Every few blocks there is a fruit and vegetable man. Sometimes he pushes a cart, brightly colored with bicycle type tires. Or he might have a stall, also brightly colored, but with a roof providing shade. The fruits and vegetables this time of year are plentiful. Papayas, pineapples, watermelons and lemony bananas are my daily favorites in the fruit category. The locals are eating tons of grapes, which are just in. Green oranges can still be had but are not as sweet as they are December and January. 

Each day I walk to the stand. It is not more than 5 minutes away at the top of the hill on the main road, three stalls to the right. Go past the stationer and the sweets man, and then you will see the veggie man. There is often a small woman squatting out in front, she wears a cotton sari and works with a hand broom. She picks through the baskets removing anything unsightly and also sweeps the floor. The standing area is just about 4’ x 4’ but the road is dusty, so there is plenty for her to do. The back of the stall is reserved for fruits, pumpkins, and ginger. The ceiling is covered with several varieties of hanging bananas. The front of the store is filled with baskets of vegetables: tomatoes, squash, peppers, long green beans, onions, cauliflower, and potatoes.

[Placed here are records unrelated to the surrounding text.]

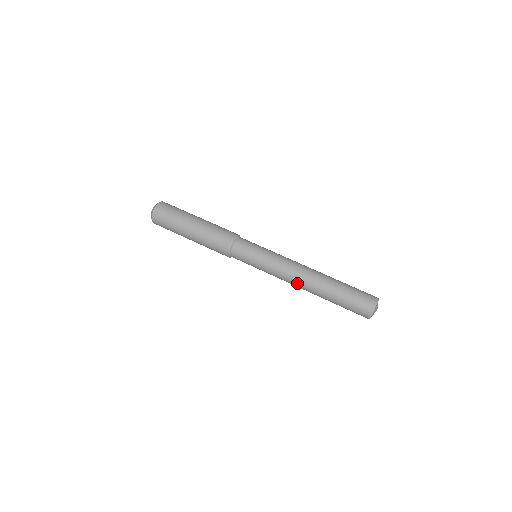
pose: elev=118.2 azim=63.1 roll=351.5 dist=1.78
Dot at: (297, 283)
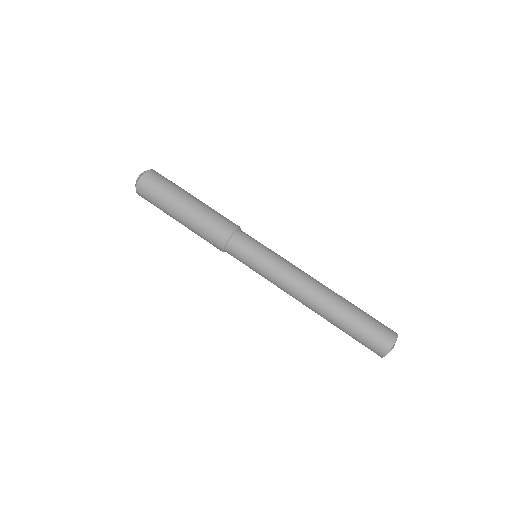
Dot at: occluded
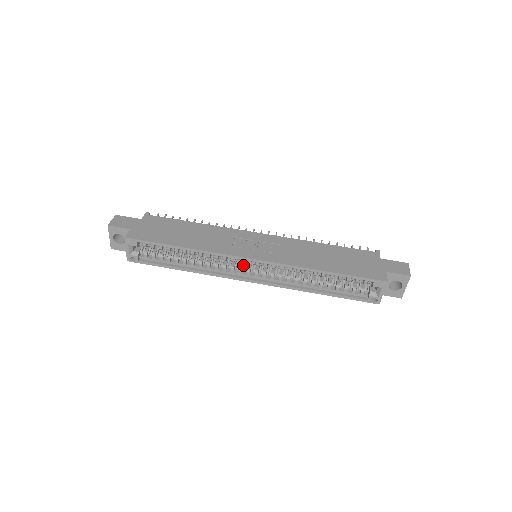
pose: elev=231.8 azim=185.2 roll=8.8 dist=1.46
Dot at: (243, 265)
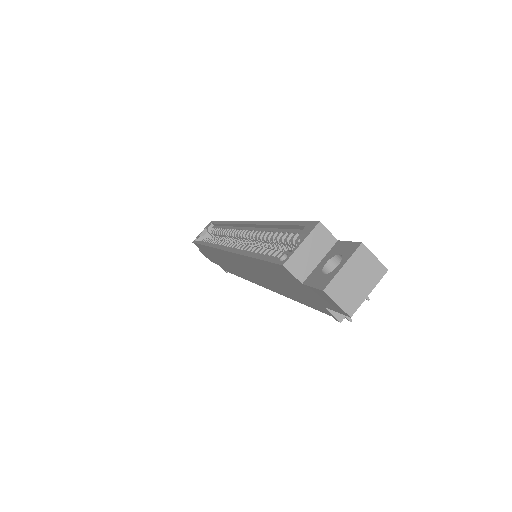
Dot at: occluded
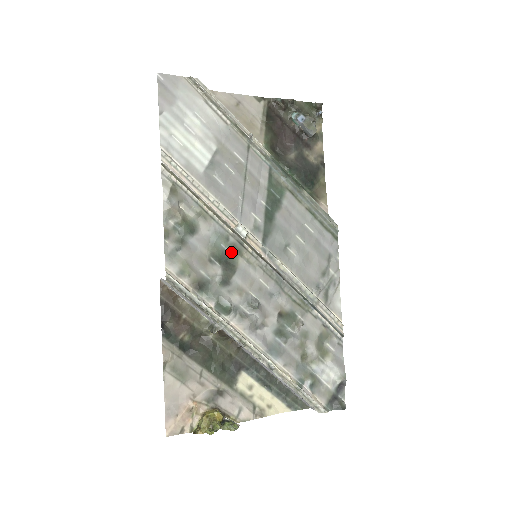
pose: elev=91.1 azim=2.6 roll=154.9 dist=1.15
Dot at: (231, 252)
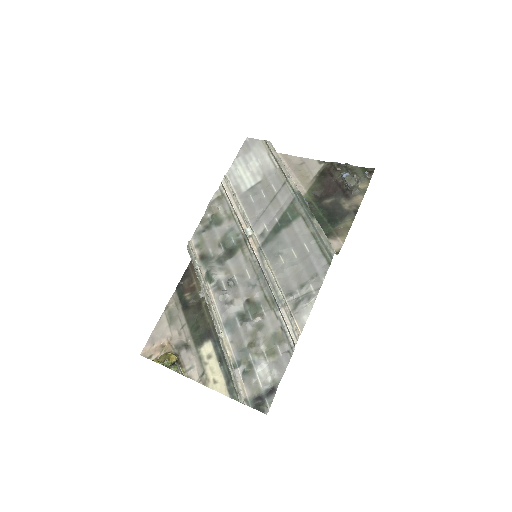
Dot at: (236, 244)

At home Chris does not really like eggplant and I think I was born with eggplant on my mind so I buy it almost every day. I have tried all the varieties but my favorite is the small longish ones in green or purple. I choose whichever looks best. They can be as small as my thumb or as long as my forearm but they are firm and delightful in flavor. I buy five at a time, enough for a meal and a bowl of leftovers.

Every night my recipe is the same. I start with some olive oil in a pan and as the oil gets hot I add a few pieces of peeled ginger. I brown the eggplant first, then add quartered tomatoes and sliced carrots. The carrots are more red than orange and the tomatoes are sweet and juicy. I smash the tomatoes a bit and add a tablespoon of sambar powder. The spices here a story unto themselves but sambar is coriander, chilies, fenugreek, turmeric, asafetida and channa dhal. It adds a spice and flavor that unifies the veggies, making curry. With the powder I add half a cup of water and simmer till the sauce thickens. I peel and slice a cucumber for coolness and serve my mix with lots of pickle. Oh the pickle, today I bought my fourth jar. Maybe I will tell you about that tomorrow.